Most of the year you try and monitor how many chocolates and sweets your children have. You’re worried about tooth decay, childhood obesity and the biggest one of all that they’ll not eat their tea.
But wait, what is this? Easter? Whooothere. Let’s just bribe them leading up to Easter Sunday ‘if you’re naughty you won’t get any chocolate from the Easter Bunny’, then when the big day comes it’s a whole new world of mixed messages and inconsistency.
The night before we create the equivalent of a shop window of chocolate decoration, fear we haven’t bought enough and go to bed dreaming of chocolate bunnies and wondering if we’ve got enough Cilit Bang for cleaning up the sofa.
The next morning kids wake up overjoyed that they can see mountains of chocolate. Then you make the mistake of agreeing to chocolate for breakfast. Kids unwrap eggs at warp speed and quite literally inhale milk chocolate goodness not really giving a hoot about the shape, size or construction of the egg.
Within minutes you decide to pull rank, telling your children to stop eating chocolate because they’ll be sick. You expect that you can take all the chocolate and sweeties away based on the idea that you’re saving them from themselves. Deluded. You are deluded.

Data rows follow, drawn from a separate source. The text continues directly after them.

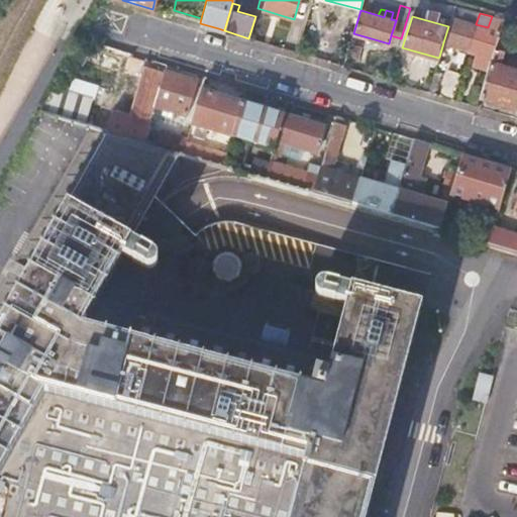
[(495,46),(503,19),(492,16),(488,27),(476,24),(468,49),(479,54),(475,66),(488,70),(495,46)]
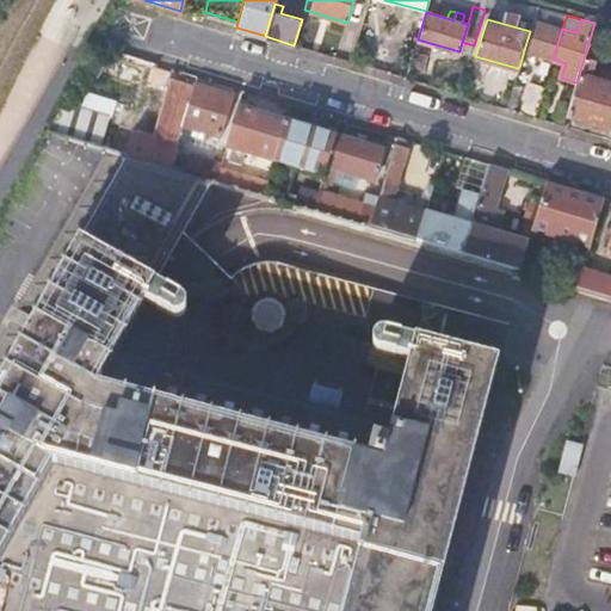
[(553,59),(562,29),(534,20),(530,31),(524,50),(553,59)]
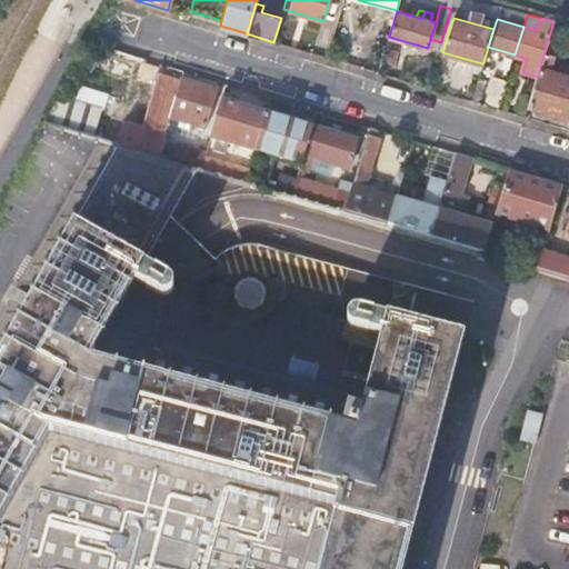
[(385,50),(381,61),(392,65),(396,53),(385,50)]
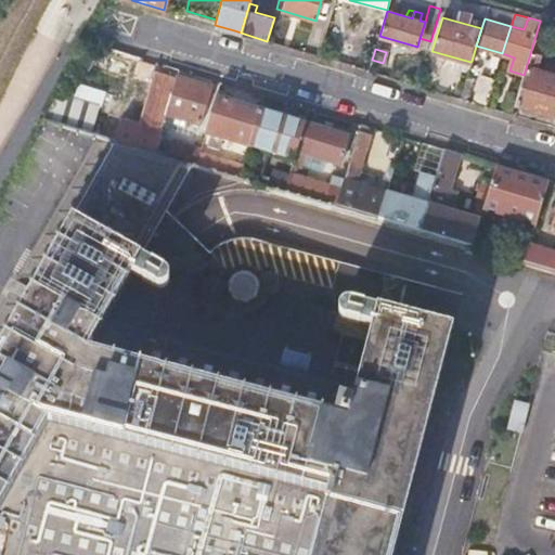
[(554,115),(554,73),(553,73),(554,66),(544,63),(543,69),(539,68),(542,53),(531,50),(524,75),(515,104),(538,111),(554,115)]
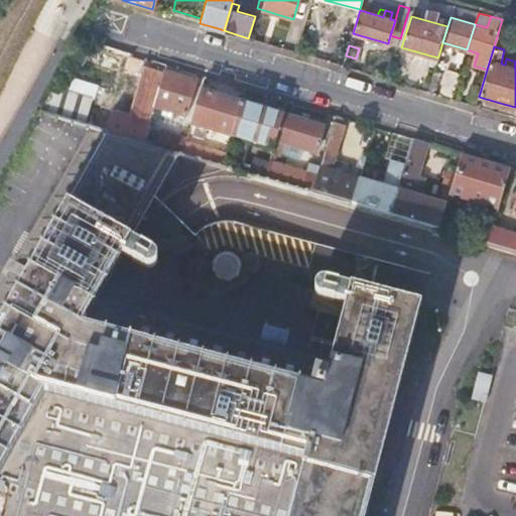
[(434,70),(440,71),(441,72),(445,58),(438,56),(437,57),(434,70)]
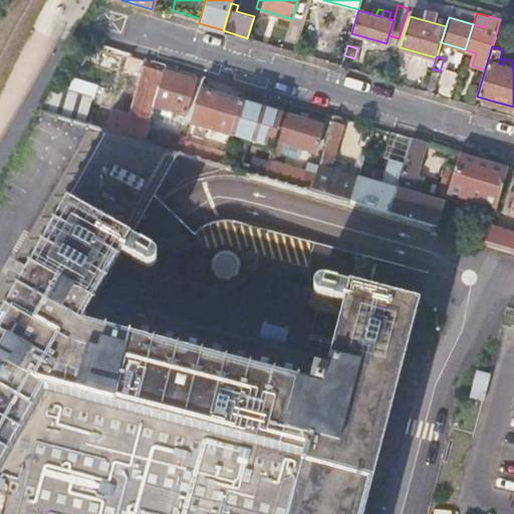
[(124,137),(143,143),(165,73),(146,67),(145,68),(141,66),(139,73),(143,75),(124,137)]
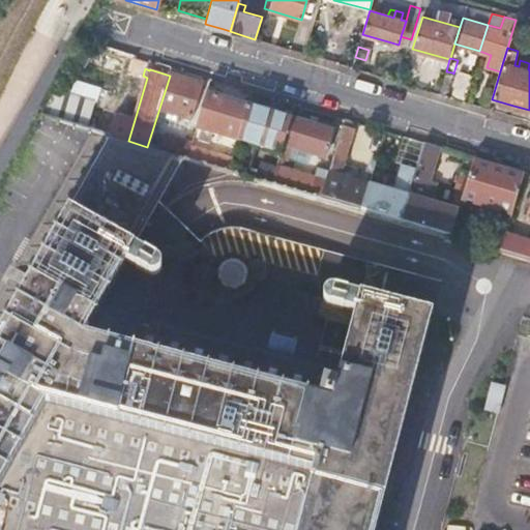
[(441,88),(446,90),(452,72),(446,71),(441,88)]
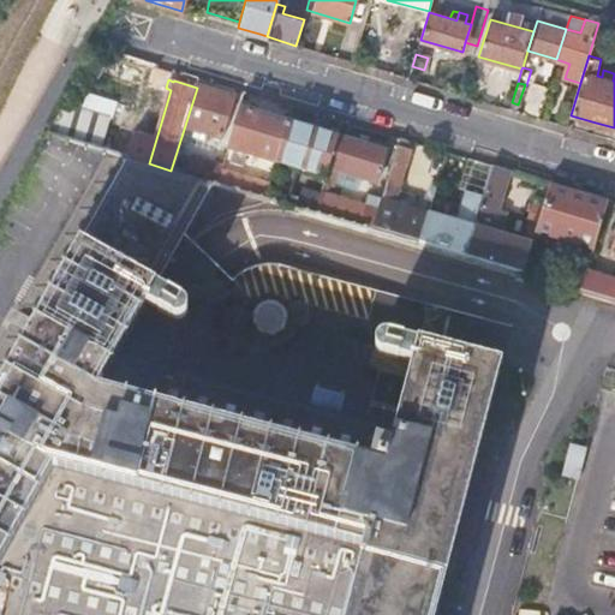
[(524,114),(538,118),(548,88),(533,83),(524,114)]
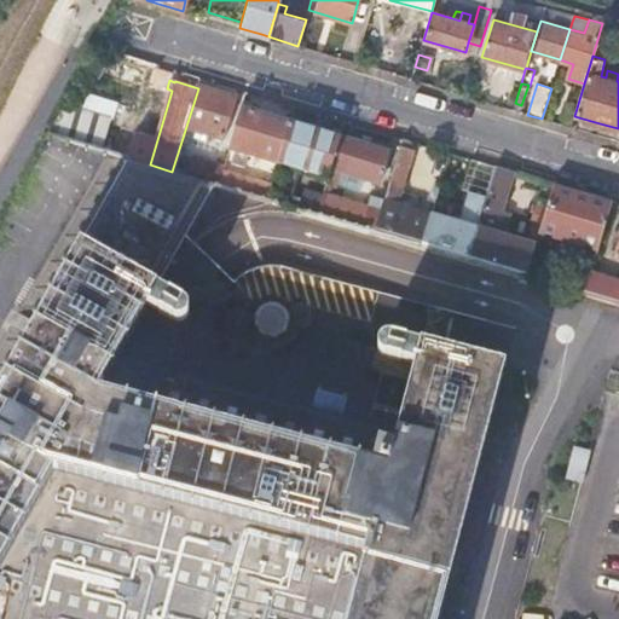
[(172,172),(184,174),(195,138),(197,131),(217,137),(225,139),(236,99),(215,93),(198,88),(172,172)]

Why give kids what they want, stop them halfway and then expect them to behave in order to get their swag back? Can you imagine what would happen if you were offered the adult equivalent?
‘Here are the keys to the pub, it’s yours for the day. It’s all free and no one else will pop in. You get a free and personalised bar for the day. ‘
One hour later.
‘We’re going to temporarily close the bar for a few hours. We’ll let you know when you can come back, but don’t hold your breath.’
Anarchy would ensue.
Adults and especially parents are weird. And as for the Easter Bunny.